Exercise set:
- A) In the Six Degrees of Separation post, which book is this month's starting point?
- B) Shorten the paragraph of the Six Degrees of Separation post that begins "I rarely have read the starting book" into a brief bulleted list, keeping its main facts.
- C) Resume the Six Degrees of Separation post from its last sentence, adding the books in the chain.

Source extract:

Six Degrees of Separation: from ‘Intermezzo’ to …

First Saturday is Six Degrees Day, so once again I refer you to Kate’s page at BooksAreMyFavouriteandBest where she hosts this meme. It involves Kate choosing a starting book – in this case Sally Rooney’s Intermezzo and then you finding six other books that spring to mind. You can conceptually leap from one title to another, or you might have six books all joined thematically- it’s up to you.

I rarely have read the starting book, and this month is no exception. I haven’t read any Sally Rooney at all. So where to go? Well, ‘Intermezzo’ has a double z in it, and I’m rather fond of double-z because I have one in my surname. So… books with double z it is! The zz might be in the title, or in the author’s name.

Material supplied:
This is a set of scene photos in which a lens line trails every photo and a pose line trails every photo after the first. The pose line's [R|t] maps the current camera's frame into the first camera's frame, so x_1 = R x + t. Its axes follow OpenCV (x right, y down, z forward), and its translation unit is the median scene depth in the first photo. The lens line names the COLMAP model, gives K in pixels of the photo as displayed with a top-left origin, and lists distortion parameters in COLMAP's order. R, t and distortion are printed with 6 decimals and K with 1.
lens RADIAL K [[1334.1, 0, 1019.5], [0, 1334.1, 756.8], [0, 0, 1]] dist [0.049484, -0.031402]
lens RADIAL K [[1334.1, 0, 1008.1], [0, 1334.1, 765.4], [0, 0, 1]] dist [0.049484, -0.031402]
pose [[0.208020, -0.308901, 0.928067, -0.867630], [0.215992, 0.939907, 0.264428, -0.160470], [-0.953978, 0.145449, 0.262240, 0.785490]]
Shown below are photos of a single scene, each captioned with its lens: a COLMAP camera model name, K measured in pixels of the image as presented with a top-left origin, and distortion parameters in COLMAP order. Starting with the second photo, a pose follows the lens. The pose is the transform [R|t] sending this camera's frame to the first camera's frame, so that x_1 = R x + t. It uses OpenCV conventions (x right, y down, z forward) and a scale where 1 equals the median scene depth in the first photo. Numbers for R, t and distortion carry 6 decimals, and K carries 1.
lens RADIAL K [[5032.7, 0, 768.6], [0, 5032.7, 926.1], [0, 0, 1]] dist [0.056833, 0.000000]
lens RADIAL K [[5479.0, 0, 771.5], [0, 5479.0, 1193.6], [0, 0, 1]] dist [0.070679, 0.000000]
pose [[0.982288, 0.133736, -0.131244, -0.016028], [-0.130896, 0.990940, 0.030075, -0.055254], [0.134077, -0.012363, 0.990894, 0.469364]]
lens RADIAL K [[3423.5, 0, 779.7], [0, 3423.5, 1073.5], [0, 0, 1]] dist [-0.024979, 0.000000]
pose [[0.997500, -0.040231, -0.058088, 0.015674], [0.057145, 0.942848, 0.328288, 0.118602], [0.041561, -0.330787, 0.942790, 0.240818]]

Per-task answers:
- A) Sally Rooney's *Intermezzo*.

- B)
- I rarely have read the starting book, and this month is no exception: I haven't read any Sally Rooney.
- "Intermezzo" has a double z, and I'm fond of double z because my surname has one.
- So this month's theme is books with a double z, either in the title or in the author's name.

- C)
  1. Lizzie Siddal: The Tragedy of a Pre-Raphaelite Supermodel by Lucinda Hawksley. You’ve probably seen Lizzie Siddal because appears in many of the pre-Raphaelite paintings: thin, pale with long red hair. Working as a shop assistant in a hat shop, she was brought into the Pre-Raphaelite Brotherhood, a group of seven students who criticized the teaching of art in art schools, harking back to the rich colours and animated subject matter of Botticelli and other early Italian artists. She fell in love with Dante Rossetti, one of the original Brotherhood, but he had affairs with many other women and she became addicted to laudanum. This is a non-fiction book, written by historian Lucinda Hawsley, (Charles Dickens’ great great great grand-daughter), who often appears in British documentaries, especially about Victorian England. My review here.
  2. The Nun of Monza by Mario Mazzucchelli I read this back in 2001, so I can’t remember all that much about it. It’s popular history, and it tells the story of Sister Virginia de Leyva, a nun in a convent in Spanish-controlled Milan in the 17th century. She has an 11-year affair with Gian Paolo Osio, the local rake. The one thing that stays with me (as a claustrophobe) is the horror of being ‘walled up’ as punishment for the affair.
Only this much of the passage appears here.